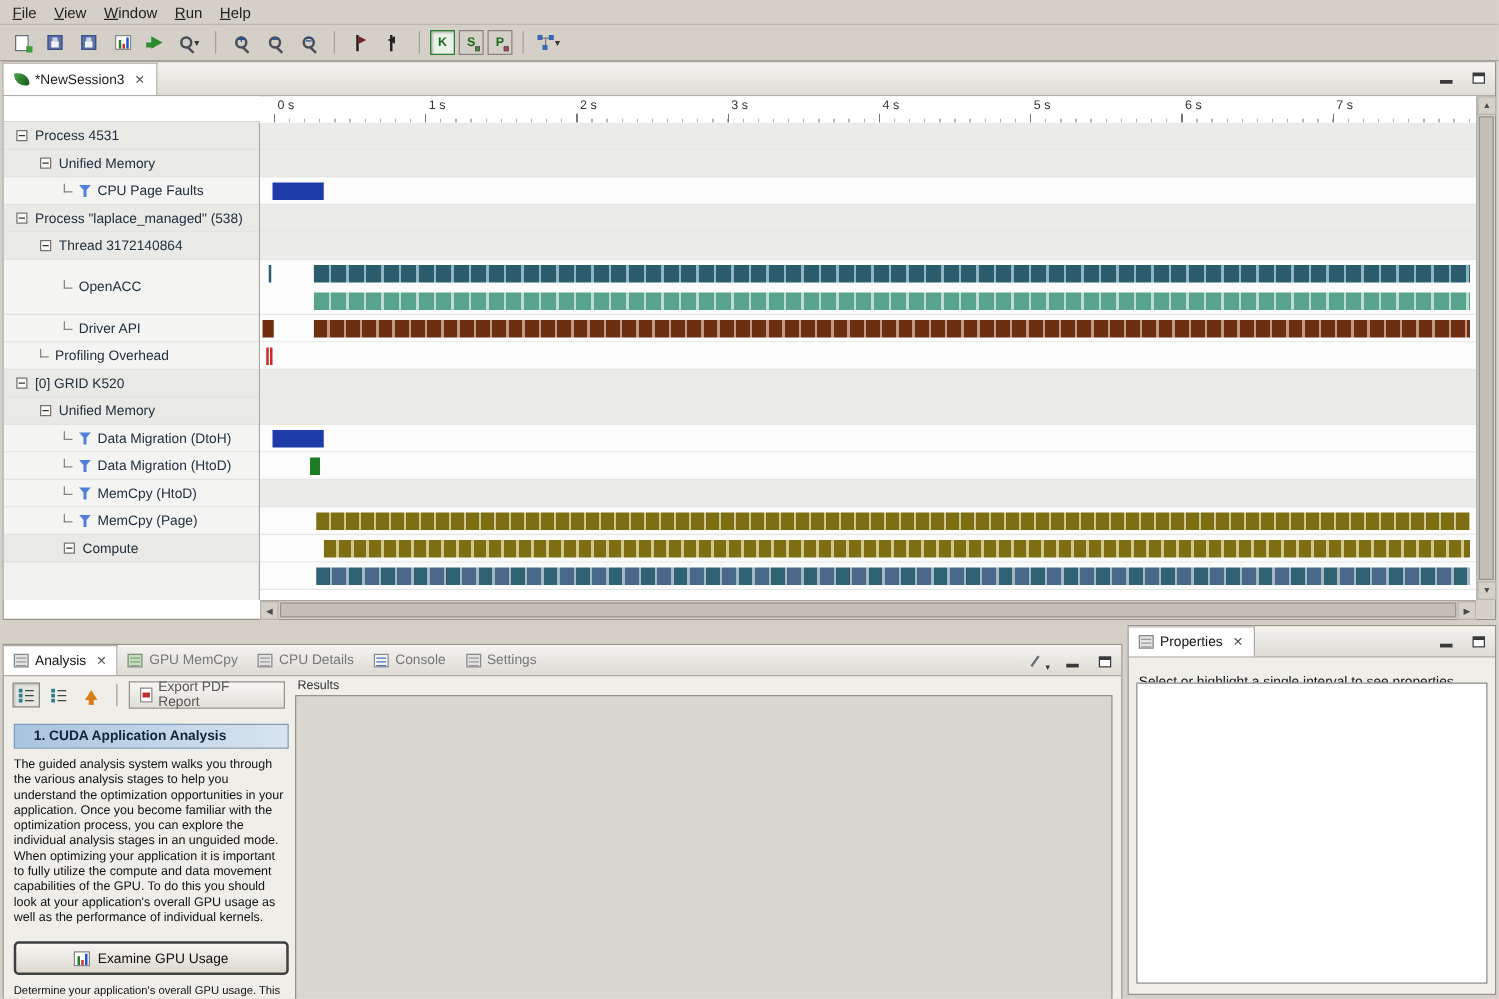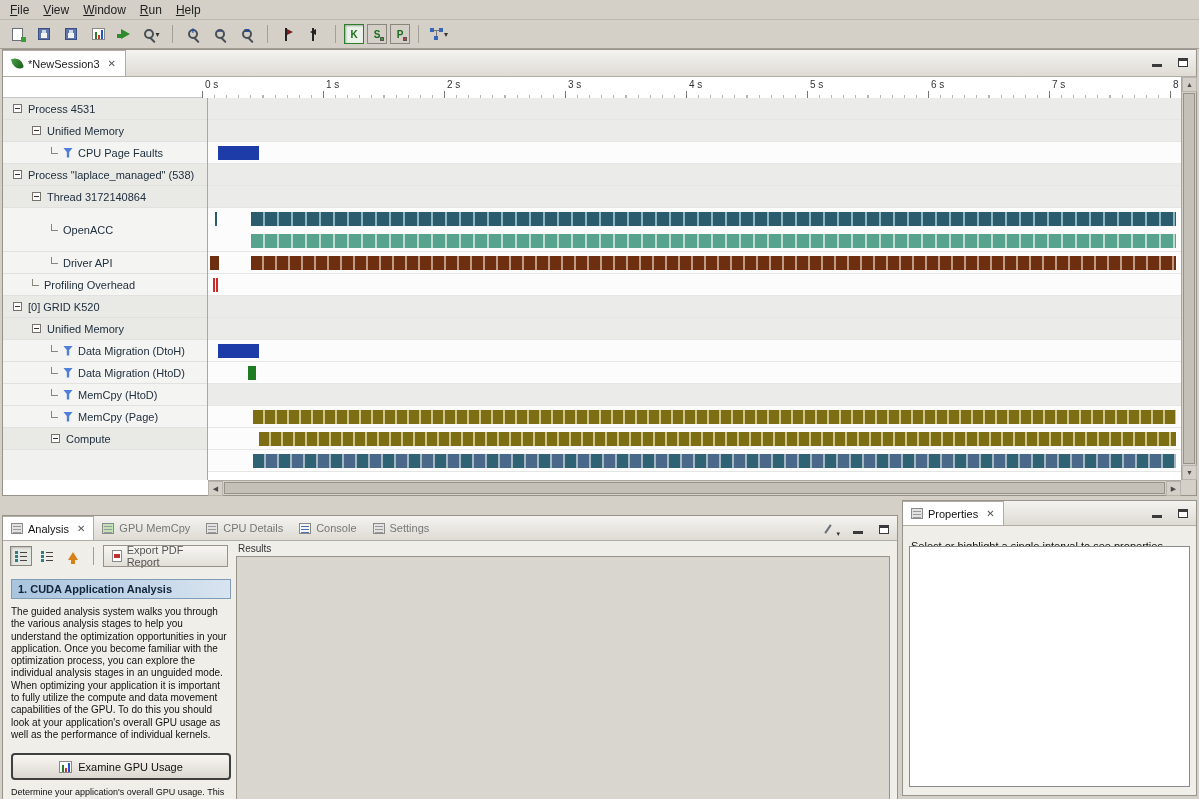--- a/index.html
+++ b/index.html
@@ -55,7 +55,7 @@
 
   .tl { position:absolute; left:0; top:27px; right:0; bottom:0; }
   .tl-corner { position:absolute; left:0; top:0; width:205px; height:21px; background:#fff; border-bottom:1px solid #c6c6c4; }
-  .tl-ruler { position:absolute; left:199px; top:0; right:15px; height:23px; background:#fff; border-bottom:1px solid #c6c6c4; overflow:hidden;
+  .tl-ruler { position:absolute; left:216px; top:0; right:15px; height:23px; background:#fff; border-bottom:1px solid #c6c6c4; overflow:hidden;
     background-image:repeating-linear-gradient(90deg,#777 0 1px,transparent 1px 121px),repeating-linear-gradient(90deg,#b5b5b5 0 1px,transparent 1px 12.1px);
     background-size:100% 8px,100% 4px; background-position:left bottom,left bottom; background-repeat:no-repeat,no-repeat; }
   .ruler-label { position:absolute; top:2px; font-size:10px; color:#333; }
——
Problem description: Write the listing above out again exactly, dropping each image.

Task output:
--- a/index.html
+++ b/index.html
@@ -55,7 +55,7 @@
 
   .tl { position:absolute; left:0; top:27px; right:0; bottom:0; }
   .tl-corner { position:absolute; left:0; top:0; width:205px; height:21px; background:#fff; border-bottom:1px solid #c6c6c4; }
-  .tl-ruler { position:absolute; left:199px; top:0; right:15px; height:23px; background:#fff; border-bottom:1px solid #c6c6c4; overflow:hidden;
+  .tl-ruler { position:absolute; left:216px; top:0; right:15px; height:23px; background:#fff; border-bottom:1px solid #c6c6c4; overflow:hidden;
     background-image:repeating-linear-gradient(90deg,#777 0 1px,transparent 1px 121px),repeating-linear-gradient(90deg,#b5b5b5 0 1px,transparent 1px 12.1px);
     background-size:100% 8px,100% 4px; background-position:left bottom,left bottom; background-repeat:no-repeat,no-repeat; }
   .ruler-label { position:absolute; top:2px; font-size:10px; color:#333; }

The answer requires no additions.